EXERCISE REQUIREMENTS:
1. In the court opinion, swap "trial court" for "circuit court" and write out the part from "Appellant Jordan Bush" to "affirm the judgment.".
2. In the court opinion, where did police find Bush when they were called back to the apartment?
3. Carry the court opinion forward from its last sentence.

EXERCISE TEXT:
──────────────────────────────

Appellant Jordan Bush (“Bush”) appeals his convictions, following a jury trial, of one count of second-degree domestic assault; eight counts of third-degree domestic assault; three counts of fourth-degree domestic assault; and one count each of second-degree burglary, attempted tampering with a victim, first-degree property damage, and first-degree harassment. In two points on appeal, Bush argues: (1) the trial court's decision to overrule his motion for a mistrial was an abuse of discretion; and (2) the trial court's admission of certain propensity evidence was plain error. Finding no merit in either of Bush's contentions we deny the same and affirm the judgment.
Factual and Procedural History
Between late 2018 through early 2019 Bush would visit his girlfriend (“Victim”) and stay with her for a few days at a time.1 In 2019, Bush was arrested for a series of domestic disputes between himself and Victim. On the evening of March 17, 2019, a physical altercation broke out where Bush threw a cup of juice in Victim's face; pulled her hair; choked her; slapped her; whipped her with a phone cord; stabbed her and cut her hair with a pair of beard scissors;2 and eventually poured bleach over her and her home. She responded by grabbing his dreadlocks, trying to push him away, and scratching him. The altercation eventually ended with Bush and Victim becoming tired and going to sleep around 2:00 or 3:00 a.m. the next morning. Between 6:00 and 7:00 a.m., Victim woke up and another dispute arose because she would not unlock her phone for Bush. He then pushed Victim, struck her with his hand, and poured water all over her and her apartment. Victim was able to leave her apartment and asked a neighbor to call the police while she waited in her car. When the police responded they could not locate Bush in the apartment; however, when they were called back a little later (after Bush called Victim) they found Bush hiding in a closet. When asked about the incident, Bush claimed he did not choke 3 Victim and if any injuries occurred they were unintentional, but he otherwise confirmed the events of the night.

──────────────────────────────

RECORDED DATA:

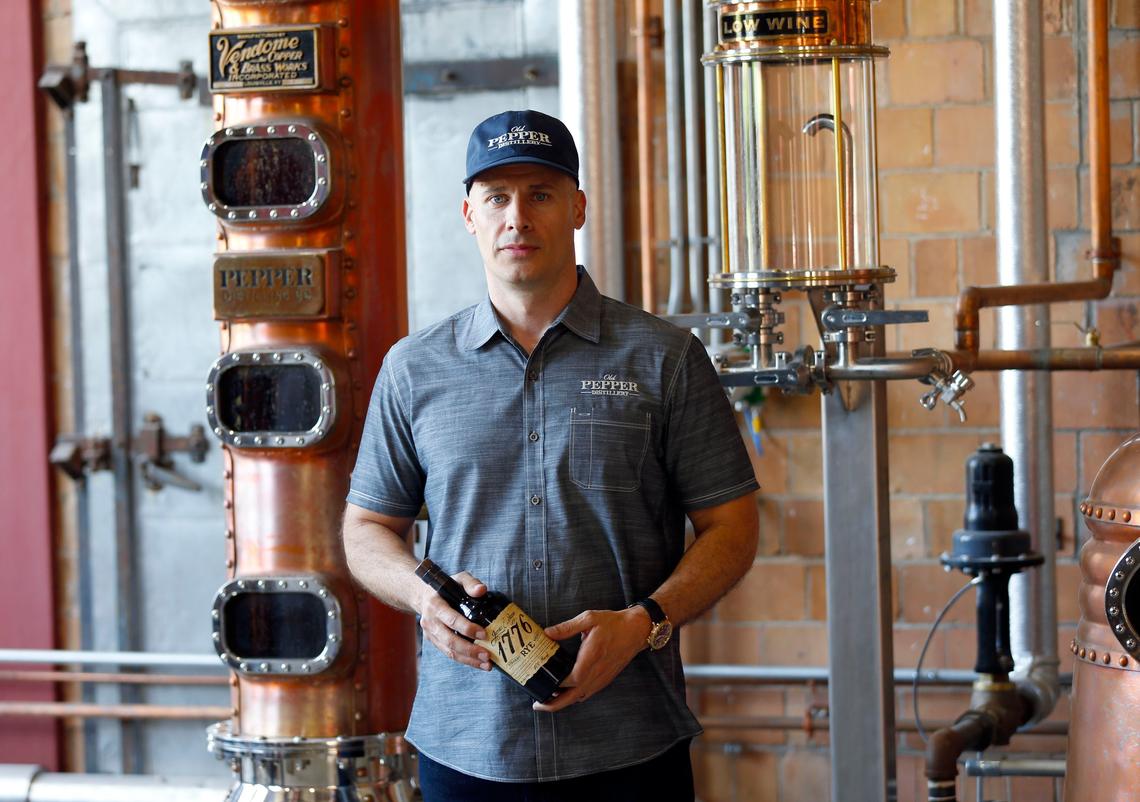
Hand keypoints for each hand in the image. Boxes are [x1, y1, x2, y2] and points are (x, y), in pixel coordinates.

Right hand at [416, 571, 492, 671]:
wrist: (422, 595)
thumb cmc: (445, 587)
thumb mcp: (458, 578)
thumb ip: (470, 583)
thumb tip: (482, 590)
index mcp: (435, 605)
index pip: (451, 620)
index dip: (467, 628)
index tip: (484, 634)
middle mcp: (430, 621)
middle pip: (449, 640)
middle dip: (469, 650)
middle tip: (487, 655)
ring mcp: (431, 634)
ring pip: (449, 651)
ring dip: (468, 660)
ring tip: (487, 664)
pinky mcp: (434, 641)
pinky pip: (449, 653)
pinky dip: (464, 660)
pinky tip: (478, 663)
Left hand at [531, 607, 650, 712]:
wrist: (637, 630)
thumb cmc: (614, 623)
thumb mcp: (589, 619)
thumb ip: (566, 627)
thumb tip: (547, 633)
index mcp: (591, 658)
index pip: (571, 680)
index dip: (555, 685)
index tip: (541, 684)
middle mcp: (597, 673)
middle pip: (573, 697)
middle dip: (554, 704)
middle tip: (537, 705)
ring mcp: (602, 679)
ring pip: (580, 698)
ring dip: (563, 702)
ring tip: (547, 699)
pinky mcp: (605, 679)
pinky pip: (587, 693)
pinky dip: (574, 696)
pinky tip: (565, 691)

──────────────────────────────

ANSWERS PROVIDED:
1.
Appellant Jordan Bush (“Bush”) appeals his convictions, following a jury trial, of one count of second-degree domestic assault; eight counts of third-degree domestic assault; three counts of fourth-degree domestic assault; and one count each of second-degree burglary, attempted tampering with a victim, first-degree property damage, and first-degree harassment. In two points on appeal, Bush argues: (1) the circuit court's decision to overrule his motion for a mistrial was an abuse of discretion; and (2) the circuit court's admission of certain propensity evidence was plain error. Finding no merit in either of Bush's contentions we deny the same and affirm the judgment.

2. Hiding in a closet.

3.
On May 9, the couple had another dispute. They went to a club together then left for Victim's apartment. On the ride home, Bush was yelling at Victim, saying she was no fun because she “didn't want to go out and party” and because she did not drink. After returning to Victim's apartment Bush continued to ask about going back to the club. Victim decided she would drive him back; however, once they arrived in the parking lot, Bush was yelling more and Victim decided “his behavior wasn't appropriate to go back inside, to be around other people” so she drove them both back to her apartment again. When they returned to Victim's apartment, the argument continued until Bush began yelling and throwing things. Victim tried to call a friend but Bush took her phone. When Victim tried to leave the apartment through the front door to go knock on a neighbor's door Bush pulled her back inside by her hair to stop her. Victim eventually exited her living room through a sliding glass door to the porch and jumped off her second-floor balcony, then drove to a nearby gas station to call police. Police officers met with Victim at the gas station, took photographs of her injuries, and returned to her apartment with her. When they arrived at Victim's apartment, Bush was no longer there. A police officer took photographs of Victim's apartment and then left. Victim barricaded her door and went to bed. During the night Bush repeatedly called Victim and at one point he tried to force his way into the apartment. Victim again called the police, who responded, recorded evidence of the damaged door, and advised Victim to stay somewhere else that night.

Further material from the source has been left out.